Top cover removal on the FED-2 is rather easy. You only need some
simple tools:
- a set of precision screwdrivers (you can get these in 2-dollar
shops),
- a thin, flexible piece of rubber mat you can grab and unscrew
things with,
- you might need a spanner wrench, but you can probably substitute
this with a home made device.
Before you begin to work, I recommend you read these instructions
once, just to get an idea what is involved and study the pictures a
little. If you have a printer connected, I suggest you print this page
out. (Best to copy and paste the page into Word. I am not applying any
fancy formatting, so this should be straightforward. Just set the
margins narrow enough so that the pictures fit in one row.)
Set up your work space and give yourself about one hour to do the job
comfortably. (You will want to take notes, maybe even draw diagrams as
you go.)
Follow these steps:
1.) Take off the accessory shoe held by three screws.
2.) Remove the shutter speed dial. To do this, you simply loosen the
two tiny set screws on the side and pull the dial off its shaft.
(You might have to first turn the film advance knob a little - as
if winding up the camera - to bring the set screws into a position
where you can easily get to them with your screwdriver. When you
are done, press the shutter release button to remove the tension
on the shutter mechanism.)
3.) Remove the rewind lock ring. This is a 'collar' around the shutter
release button.
3.a.) Loosen the tiny set screw on the side of the ring.
3.b.) Take the ring off by unscrewing it in a counter clockwise
direction.
Note: the shutter release button does not have to be removed.
4.) Remove the film advance knob and the frame counter disk.

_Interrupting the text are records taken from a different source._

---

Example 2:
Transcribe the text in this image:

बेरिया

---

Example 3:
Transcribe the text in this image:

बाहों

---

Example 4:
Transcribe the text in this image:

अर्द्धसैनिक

4.a.) Take out the set screw at the side of the film advance knob
(and don't loose it).
4.b.) Now, this might not be what you expected, but you take off the
knob by twisting it counter clockwise. However, to do this
successfully, you first have to remove the back of the camera
and grab the cog wheel, which is directly under the knob,
with your other hand. Hold the cog wheel securely, so that it
does not turn as you screw the film advance knob off. The knob
might not want to turn very easily, because what usually has
happened is that the little set screw has eaten into and
damaged the tread on the shaft. (You'll see what I mean when
you do it.)
4.c.) Remove the parts under the knob. Now, this is when you might
want to take some notes (if you haven't already). But to make
your life easier, I have included a photo of the parts laid
out in order of removal.
5.) Remove the rewind knob. Unlike with many SLRs, this knob does not
come off by turning it counter clockwise. Instead, what you do
is, pull it up and undo the screw you see underneath. Then take
it off together with the ring the screw went into.

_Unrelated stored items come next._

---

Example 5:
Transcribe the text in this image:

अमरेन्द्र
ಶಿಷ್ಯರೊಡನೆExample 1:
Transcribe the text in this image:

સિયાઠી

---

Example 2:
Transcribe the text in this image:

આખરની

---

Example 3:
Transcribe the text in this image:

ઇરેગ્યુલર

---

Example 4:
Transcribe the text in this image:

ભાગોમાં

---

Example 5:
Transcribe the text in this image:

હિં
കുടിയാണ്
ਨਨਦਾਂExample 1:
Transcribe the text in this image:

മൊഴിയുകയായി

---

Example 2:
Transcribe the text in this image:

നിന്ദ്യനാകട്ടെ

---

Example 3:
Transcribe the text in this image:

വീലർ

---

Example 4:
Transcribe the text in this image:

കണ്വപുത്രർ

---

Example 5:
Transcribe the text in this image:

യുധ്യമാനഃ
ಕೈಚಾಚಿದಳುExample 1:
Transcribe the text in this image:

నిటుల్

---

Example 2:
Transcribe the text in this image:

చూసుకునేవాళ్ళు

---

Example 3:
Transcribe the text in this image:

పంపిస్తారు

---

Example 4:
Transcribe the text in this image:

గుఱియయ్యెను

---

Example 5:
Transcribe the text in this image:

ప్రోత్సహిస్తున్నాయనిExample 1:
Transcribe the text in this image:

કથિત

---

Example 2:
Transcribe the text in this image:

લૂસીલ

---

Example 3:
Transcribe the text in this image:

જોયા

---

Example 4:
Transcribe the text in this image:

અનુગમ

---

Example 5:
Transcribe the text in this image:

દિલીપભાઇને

You are still left with the diopter adjustment arm, the removal
of which might also seem necessary. It is not. Don't even try to
remove it. (You can't.)
6.) What comes next, is the removal of the rangefinder eyepieces.
These are the round windows at the front and back.
6.a.) Use a piece of rubber pad to grab the milled rim of the
rangefinder window atthe back of the camera and remove it by
unscrewing it counter clockwise.
On my last camera the eyepiece was stuck and just wouldn't move
at all. I applied some solvent (lighter fluid is recommended
over WD-40!), but it did not help. So, I ended up using a pair
of combination pliers - the semicircular jaws in the middle.
As a rule, I dislike the use of pliers on cameras, as it is too
easy to cause some damage. If you must use them - as I did on
this occasion -, make sure the tool does not slip.
6.b.) The process of removing the front window is similar with one
difference. This eyepiece is actually composed of two parts; a
milled ring and the glass in its metal housing. If you are
lucky, they come off together as a unit. If not, you will end
up removing the ring first (see picture). Then, to get the
rest of it out, you need to use a spanner wrench tool.
7.) Remove the remaining screws that hold the top cover of the camera
in place. These are: three shiny screws in the front (left, right,
middle), and one screw on the top of the camera near the winder.
By the way, the middle screw (just under the Russian letter E) is
very short and it hides the little slotted disk that is used for
horizontal rangefinder adjustment.
8.) Now at last, the top plate can be removed! Carefully lift the
winder side up, wiggling it a little if necessary, and slip the
other end out from underneath the diopter adjustment arm. (It goes
through the hole).
Be careful, because once the top is off, the diopter adjustment
arm can come loose and fall off. I have included a picture of the
parts you'll find here, and it is worth your while to study how
everything fits together at this part of the camera. In fact, I
suggest you reassemble the film rewind unit, as for most other
work it will not come into play. By doing so you reduce the chance
of parts getting lost and you forgetting what goes where.